Wednesday, September 25, 2013
Death of Manuk Abeghian - September 25, 1944
Abeghian was born on March 17, 1865 in the village of Astapat, in the historical Armenian province of Nakhichevan (today in territory of Azerbaijan). He was the son of an agriculturist. After his initial studies in the school of the monastery of Karmir Vank, in 1876 he entered the Kevorkian Seminary of Etchmiadzin and graduated in 1885. He taught for many years in schools of Shushi (Karabagh) and Tiflis. In 1893 he went to Europe and became an auditor at the German universities of Jena, Leipzig, and Berlin, as well as in the University of Paris. In 1898 he was awarded his doctorate at the University of Jena, where he defended a dissertation on the ancient Armenian beliefs.
He returned to the Caucasus and was a teacher in his alma mater, the Kevorkian Seminary, until 1914. Then, he moved to Tiflis, where he taught at the Nersisian Lyceum until 1918.
He moved to Armenia in 1921 and became a professor at Yerevan State University; he also was the dean of the Faculty of History and Literature from 1923-1925. In 1935 he earned a second doctorate, this time in Armenian philology.
Abeghian was a foremost scholar in a variety of disciplines of Armenian Studies. He was a pioneering figure in the study of Armenian mythology. Besides recording several variants of the Armenian national epics David of Sassoun, he was the author of its first specialized study (1889). Together with his colleague Garo Melik-Ohanjanian, they both prepared a three-volume edition of all available variants of the epics (published between 1936 and 1951). Abeghian was also one of the authors of an integral version of the epics, which condensed all the variants into one single text (1939).

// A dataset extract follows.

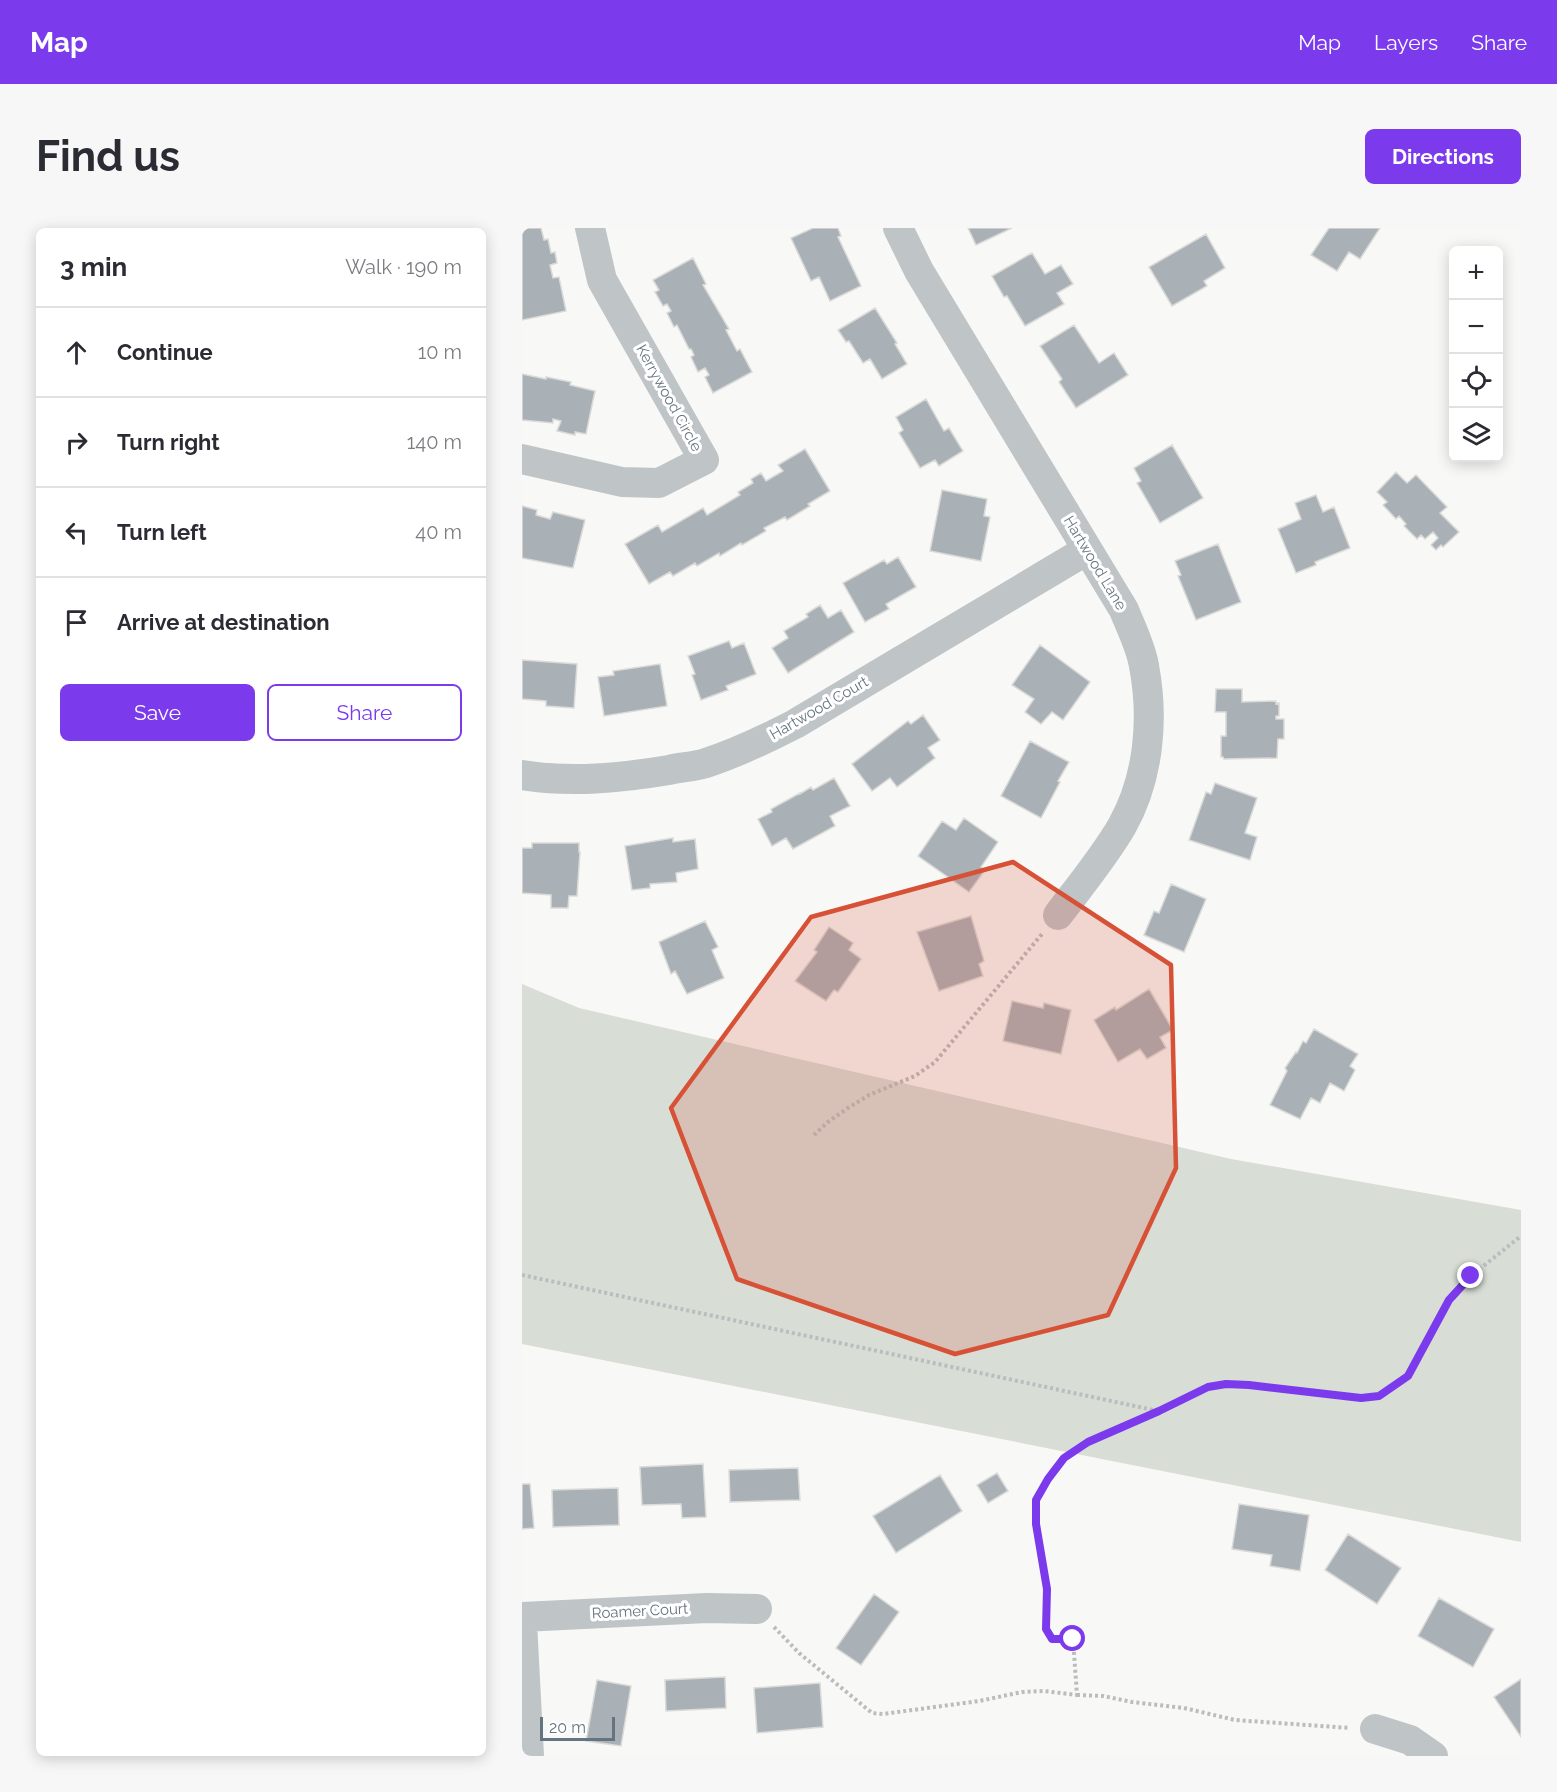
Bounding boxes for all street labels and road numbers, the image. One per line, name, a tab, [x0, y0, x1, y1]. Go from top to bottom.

He also published critical editions of Armenian popular songs and medieval poetry.
Among his major works was the two-volume History of Ancient Armenian Literature (1944-1945), which was left unfinished because of his death. Many of his studies were published in a collection of eight volumes between 1966 and 1985.
Abeghian’s name was linked to the reform of Armenian orthography in 1922. After the sovietization of Armenia, the new regime started a policy aimed at the simplification of Armenian orthography, whose ultimate purpose was to eliminate the Armenian alphabet and replace it with Latin script. In 1921, Abeghian presented his personal views as a report in a conference organized by the Commissariat (Ministry) of Education. The same report was used a year later by the Commissariat, without consulting with Abeghian, to decree, on March 4, 1922, the reform of the orthography. For this reason, it is common to call the reformed orthography with the name of “Abeghian spelling.” The excesses in this reform motivated a new change in the Soviet Armenian orthography—used today in Armenia, the former Soviet Union, and among the “new diaspora” formed after the migration of the past 25 years—in 1940, which made it closer to classical orthography (used today by the Diaspora, both speakers of Western Armenian and of Eastern Armenian, in the case of Iran).
Manuk Abeghian passed away in 1944. The Institute of Literature of the Armenian National of Academy carries his name.